Protecting Wetland Jewels in the Carson and Santa Fe National Forests
Check out our new Wetland Jewels Story Maps!
Wetland Jewels can be comprised of either a single wetland or a complex of several wetlands occurring in a discrete geographic area of national forest lands. These wetlands provide several important ecological functions to the terrestrial and aquatic landscape.
Story Maps of the Carson Wetland Jewels and the Santa Fe Wetland Jewels are now available. Click on the links and explore the 10 Carson National Forest Jewels and the 12 Santa Fe National Forest Jewels!
Due to their critically important ecological and community role, we have identified Wetland Jewels in the Carson National and Santa Fe National Forests to not only bring attention to their importance, but to secure their long-term protection and restoration.
Ultimately, Wetland Jewels can be used as a tool to build ecological and community resilience in the face of climate change.
By protecting Wetland Jewels across north-central New Mexico's national forests, we do some of the following:
- create habitat for wildlife provide clean water for downstream communities
- mitigate the risk of flooding
- maintain stream flow essential for irrigation as well as for wildlife and livestock
In the process, we reduce climate impacts such as drought, decreased snow-pack, earlier runoff, and wildfire.

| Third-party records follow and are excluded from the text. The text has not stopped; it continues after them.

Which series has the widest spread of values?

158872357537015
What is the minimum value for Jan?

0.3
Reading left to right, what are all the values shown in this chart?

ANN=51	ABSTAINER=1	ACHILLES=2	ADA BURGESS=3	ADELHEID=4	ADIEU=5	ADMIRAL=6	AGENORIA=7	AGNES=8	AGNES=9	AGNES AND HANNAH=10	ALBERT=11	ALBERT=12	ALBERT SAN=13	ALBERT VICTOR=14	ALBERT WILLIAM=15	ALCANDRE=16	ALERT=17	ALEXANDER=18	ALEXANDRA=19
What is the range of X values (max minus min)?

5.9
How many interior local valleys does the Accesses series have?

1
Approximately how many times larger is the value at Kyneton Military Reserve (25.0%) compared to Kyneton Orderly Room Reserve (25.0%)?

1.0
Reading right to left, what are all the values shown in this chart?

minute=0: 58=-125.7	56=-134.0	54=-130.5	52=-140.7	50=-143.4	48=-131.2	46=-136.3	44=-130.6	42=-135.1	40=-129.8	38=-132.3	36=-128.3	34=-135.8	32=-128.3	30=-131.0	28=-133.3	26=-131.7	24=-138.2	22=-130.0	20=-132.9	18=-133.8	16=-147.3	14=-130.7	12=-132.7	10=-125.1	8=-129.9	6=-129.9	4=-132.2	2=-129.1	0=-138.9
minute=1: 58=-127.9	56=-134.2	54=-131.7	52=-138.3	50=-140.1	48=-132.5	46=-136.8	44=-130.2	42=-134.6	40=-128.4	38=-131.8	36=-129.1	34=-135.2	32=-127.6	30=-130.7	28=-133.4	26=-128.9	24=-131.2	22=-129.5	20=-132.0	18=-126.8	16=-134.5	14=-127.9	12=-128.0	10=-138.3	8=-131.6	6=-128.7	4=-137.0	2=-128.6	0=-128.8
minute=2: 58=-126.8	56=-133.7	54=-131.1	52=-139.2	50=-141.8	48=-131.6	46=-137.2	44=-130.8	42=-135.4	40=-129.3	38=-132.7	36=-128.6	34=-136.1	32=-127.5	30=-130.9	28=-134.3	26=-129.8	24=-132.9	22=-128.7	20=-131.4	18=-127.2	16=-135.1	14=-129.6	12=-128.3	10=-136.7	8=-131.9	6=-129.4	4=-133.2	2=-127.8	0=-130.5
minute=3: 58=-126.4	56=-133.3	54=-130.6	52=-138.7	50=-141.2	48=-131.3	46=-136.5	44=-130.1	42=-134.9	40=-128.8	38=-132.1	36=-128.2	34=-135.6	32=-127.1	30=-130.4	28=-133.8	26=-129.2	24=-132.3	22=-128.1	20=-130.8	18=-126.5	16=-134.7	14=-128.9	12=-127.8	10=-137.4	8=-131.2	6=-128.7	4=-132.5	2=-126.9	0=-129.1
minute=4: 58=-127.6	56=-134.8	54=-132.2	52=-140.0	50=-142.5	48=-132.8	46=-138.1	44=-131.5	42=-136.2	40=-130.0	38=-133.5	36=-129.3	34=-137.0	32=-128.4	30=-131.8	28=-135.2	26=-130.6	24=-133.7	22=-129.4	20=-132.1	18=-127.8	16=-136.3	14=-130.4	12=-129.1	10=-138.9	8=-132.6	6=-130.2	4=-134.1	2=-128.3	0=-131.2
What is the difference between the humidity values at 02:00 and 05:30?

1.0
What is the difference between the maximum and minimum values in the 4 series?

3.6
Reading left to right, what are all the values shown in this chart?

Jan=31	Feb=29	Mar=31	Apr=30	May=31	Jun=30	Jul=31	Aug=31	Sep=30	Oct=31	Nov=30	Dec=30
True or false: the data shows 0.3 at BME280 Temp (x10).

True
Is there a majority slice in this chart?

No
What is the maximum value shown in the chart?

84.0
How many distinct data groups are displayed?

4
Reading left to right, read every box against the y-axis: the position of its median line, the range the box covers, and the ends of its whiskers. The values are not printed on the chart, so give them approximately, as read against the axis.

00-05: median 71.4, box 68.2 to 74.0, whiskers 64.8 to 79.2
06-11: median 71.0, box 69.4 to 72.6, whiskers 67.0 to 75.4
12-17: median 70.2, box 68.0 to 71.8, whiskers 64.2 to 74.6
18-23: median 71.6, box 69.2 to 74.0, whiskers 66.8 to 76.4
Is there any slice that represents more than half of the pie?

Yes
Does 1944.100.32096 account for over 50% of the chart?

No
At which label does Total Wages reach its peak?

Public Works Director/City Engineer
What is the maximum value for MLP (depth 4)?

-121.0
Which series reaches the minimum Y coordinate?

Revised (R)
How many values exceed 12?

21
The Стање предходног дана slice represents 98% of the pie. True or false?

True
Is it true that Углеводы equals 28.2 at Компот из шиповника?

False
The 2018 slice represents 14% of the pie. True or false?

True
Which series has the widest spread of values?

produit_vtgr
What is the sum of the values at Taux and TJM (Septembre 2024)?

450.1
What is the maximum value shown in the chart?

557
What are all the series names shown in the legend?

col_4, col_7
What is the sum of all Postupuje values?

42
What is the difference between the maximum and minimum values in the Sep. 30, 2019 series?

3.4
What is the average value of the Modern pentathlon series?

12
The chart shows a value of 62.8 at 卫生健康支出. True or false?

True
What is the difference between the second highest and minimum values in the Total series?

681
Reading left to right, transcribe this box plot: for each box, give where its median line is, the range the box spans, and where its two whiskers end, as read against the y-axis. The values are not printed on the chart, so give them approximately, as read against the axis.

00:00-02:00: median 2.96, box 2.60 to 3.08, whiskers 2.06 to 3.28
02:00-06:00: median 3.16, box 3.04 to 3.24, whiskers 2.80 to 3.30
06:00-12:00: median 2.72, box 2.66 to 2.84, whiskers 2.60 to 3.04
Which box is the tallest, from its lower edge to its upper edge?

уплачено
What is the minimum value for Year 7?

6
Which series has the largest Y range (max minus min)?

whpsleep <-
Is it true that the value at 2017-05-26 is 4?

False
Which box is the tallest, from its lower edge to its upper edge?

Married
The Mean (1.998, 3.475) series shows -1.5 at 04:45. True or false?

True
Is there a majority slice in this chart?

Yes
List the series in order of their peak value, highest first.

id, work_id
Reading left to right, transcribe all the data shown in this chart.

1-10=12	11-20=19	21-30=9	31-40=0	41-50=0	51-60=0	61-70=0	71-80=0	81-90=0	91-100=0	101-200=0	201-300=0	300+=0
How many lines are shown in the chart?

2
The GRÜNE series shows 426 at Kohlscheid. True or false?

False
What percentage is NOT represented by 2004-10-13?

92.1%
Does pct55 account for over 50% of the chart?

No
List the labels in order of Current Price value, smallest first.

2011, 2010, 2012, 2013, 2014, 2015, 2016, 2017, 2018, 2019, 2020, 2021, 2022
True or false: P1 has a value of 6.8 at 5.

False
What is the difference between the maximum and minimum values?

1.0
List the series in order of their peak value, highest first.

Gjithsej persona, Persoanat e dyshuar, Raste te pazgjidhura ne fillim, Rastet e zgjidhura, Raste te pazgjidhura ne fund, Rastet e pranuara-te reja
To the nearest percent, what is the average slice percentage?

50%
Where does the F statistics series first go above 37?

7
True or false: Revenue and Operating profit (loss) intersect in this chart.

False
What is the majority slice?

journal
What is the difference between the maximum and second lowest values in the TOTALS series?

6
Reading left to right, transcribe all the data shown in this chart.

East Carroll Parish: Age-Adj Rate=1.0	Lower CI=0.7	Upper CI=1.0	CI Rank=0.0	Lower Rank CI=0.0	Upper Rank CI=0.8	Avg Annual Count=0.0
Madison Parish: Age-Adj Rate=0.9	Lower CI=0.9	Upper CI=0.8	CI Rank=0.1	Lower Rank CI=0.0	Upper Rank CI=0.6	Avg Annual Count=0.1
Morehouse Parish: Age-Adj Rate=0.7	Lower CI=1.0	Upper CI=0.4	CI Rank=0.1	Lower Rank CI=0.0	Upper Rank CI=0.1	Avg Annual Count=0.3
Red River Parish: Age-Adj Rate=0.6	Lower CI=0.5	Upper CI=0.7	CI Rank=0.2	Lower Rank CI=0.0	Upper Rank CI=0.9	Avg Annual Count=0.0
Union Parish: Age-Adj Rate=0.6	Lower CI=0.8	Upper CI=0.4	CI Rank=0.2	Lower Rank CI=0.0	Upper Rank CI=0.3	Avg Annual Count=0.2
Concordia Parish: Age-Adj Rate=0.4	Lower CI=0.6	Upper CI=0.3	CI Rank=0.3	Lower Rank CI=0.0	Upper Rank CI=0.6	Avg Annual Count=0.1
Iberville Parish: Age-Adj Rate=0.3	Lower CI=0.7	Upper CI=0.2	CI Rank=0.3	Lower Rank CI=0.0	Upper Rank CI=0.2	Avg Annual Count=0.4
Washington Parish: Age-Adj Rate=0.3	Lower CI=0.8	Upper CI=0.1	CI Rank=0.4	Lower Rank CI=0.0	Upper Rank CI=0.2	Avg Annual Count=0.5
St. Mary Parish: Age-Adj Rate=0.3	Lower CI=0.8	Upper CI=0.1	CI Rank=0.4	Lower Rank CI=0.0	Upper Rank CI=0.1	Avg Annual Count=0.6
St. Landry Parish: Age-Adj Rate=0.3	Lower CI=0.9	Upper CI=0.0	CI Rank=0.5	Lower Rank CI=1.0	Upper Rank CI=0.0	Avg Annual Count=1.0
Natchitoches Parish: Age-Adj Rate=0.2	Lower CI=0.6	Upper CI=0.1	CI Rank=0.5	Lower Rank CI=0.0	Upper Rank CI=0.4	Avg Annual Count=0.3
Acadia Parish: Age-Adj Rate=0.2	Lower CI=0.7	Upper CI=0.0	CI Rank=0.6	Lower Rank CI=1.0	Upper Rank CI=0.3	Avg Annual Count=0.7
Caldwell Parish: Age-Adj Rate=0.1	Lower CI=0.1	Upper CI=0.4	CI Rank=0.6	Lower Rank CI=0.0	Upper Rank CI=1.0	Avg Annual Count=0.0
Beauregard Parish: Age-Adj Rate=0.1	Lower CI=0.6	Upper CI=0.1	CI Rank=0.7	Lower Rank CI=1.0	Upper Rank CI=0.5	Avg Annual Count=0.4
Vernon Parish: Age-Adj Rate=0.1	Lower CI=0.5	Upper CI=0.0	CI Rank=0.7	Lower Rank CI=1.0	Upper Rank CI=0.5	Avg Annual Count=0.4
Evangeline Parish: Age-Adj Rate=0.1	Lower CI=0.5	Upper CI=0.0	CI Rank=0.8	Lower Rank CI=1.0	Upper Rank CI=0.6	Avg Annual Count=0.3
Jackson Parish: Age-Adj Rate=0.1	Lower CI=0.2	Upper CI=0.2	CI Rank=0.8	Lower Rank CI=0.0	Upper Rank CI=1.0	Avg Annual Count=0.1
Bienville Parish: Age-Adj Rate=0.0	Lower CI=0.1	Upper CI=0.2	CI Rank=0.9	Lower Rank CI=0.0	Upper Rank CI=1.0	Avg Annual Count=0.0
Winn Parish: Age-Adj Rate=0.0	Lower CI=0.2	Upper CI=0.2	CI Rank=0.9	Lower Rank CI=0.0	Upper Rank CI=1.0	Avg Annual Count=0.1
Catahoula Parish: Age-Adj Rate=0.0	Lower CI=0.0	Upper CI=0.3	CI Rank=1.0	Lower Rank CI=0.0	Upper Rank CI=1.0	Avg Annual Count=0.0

Wetland Jewels are a keystone element of action to foster resilient, interconnected, landscape-scale ecological and community systems in New Mexico.
The time is now to protect these Wetland Jewels!
The U.S. Forest Service (USFS) is in the midst of a once-in-a-generation public planning process that is explicitly designed to promote social, ecological, and economic sustainability while protecting water resources. It's our hope that the USFS takes advantage of its planning process to protect and, where appropriate, restore Wetland Jewels.